===== EXERCISE INPUT =====

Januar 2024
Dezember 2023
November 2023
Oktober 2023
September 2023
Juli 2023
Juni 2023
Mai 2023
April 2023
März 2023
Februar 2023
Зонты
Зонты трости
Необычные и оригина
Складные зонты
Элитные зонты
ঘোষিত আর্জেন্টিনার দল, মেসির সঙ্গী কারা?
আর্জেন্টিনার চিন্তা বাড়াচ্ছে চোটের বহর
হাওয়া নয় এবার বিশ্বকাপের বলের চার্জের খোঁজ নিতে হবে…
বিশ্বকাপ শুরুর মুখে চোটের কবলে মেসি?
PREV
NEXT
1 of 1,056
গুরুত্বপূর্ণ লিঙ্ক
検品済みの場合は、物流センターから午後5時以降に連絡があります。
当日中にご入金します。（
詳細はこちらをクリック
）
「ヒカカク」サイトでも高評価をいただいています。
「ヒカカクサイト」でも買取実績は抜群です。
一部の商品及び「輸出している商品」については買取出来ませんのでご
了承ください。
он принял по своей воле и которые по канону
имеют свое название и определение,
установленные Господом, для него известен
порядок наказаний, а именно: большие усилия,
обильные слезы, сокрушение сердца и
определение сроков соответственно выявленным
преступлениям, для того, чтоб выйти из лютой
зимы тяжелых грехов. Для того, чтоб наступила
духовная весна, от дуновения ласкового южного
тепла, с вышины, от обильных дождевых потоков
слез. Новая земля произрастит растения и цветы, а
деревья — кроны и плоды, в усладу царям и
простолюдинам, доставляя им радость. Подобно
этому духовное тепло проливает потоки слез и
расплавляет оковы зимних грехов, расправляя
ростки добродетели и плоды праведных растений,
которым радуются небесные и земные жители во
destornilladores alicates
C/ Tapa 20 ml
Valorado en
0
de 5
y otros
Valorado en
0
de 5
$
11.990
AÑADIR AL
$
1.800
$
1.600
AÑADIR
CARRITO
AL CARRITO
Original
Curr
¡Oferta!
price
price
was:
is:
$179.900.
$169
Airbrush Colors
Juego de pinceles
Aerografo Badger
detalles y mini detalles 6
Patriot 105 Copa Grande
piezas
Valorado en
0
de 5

=====

▶ EXERCISE GOAL:
Write the material out again in its entirety, exactly as shown.

▶ RESPONSE FOR THIS EXERCISE:
Januar 2024
Dezember 2023
November 2023
Oktober 2023
September 2023
Juli 2023
Juni 2023
Mai 2023
April 2023
März 2023
Februar 2023
Зонты
Зонты трости
Необычные и оригина
Складные зонты
Элитные зонты
ঘোষিত আর্জেন্টিনার দল, মেসির সঙ্গী কারা?
আর্জেন্টিনার চিন্তা বাড়াচ্ছে চোটের বহর
হাওয়া নয় এবার বিশ্বকাপের বলের চার্জের খোঁজ নিতে হবে…
বিশ্বকাপ শুরুর মুখে চোটের কবলে মেসি?
PREV
NEXT
1 of 1,056
গুরুত্বপূর্ণ লিঙ্ক
検品済みの場合は、物流センターから午後5時以降に連絡があります。
当日中にご入金します。（
詳細はこちらをクリック
）
「ヒカカク」サイトでも高評価をいただいています。
「ヒカカクサイト」でも買取実績は抜群です。
一部の商品及び「輸出している商品」については買取出来ませんのでご
了承ください。
он принял по своей воле и которые по канону
имеют свое название и определение,
установленные Господом, для него известен
порядок наказаний, а именно: большие усилия,
обильные слезы, сокрушение сердца и
определение сроков соответственно выявленным
преступлениям, для того, чтоб выйти из лютой
зимы тяжелых грехов. Для того, чтоб наступила
духовная весна, от дуновения ласкового южного
тепла, с вышины, от обильных дождевых потоков
слез. Новая земля произрастит растения и цветы, а
деревья — кроны и плоды, в усладу царям и
простолюдинам, доставляя им радость. Подобно
этому духовное тепло проливает потоки слез и
расплавляет оковы зимних грехов, расправляя
ростки добродетели и плоды праведных растений,
которым радуются небесные и земные жители во
destornilladores alicates
C/ Tapa 20 ml
Valorado en
0
de 5
y otros
Valorado en
0
de 5
$
11.990
AÑADIR AL
$
1.800
$
1.600
AÑADIR
CARRITO
AL CARRITO
Original
Curr
¡Oferta!
price
price
was:
is:
$179.900.
$169
Airbrush Colors
Juego de pinceles
Aerografo Badger
detalles y mini detalles 6
Patriot 105 Copa Grande
piezas
Valorado en
0
de 5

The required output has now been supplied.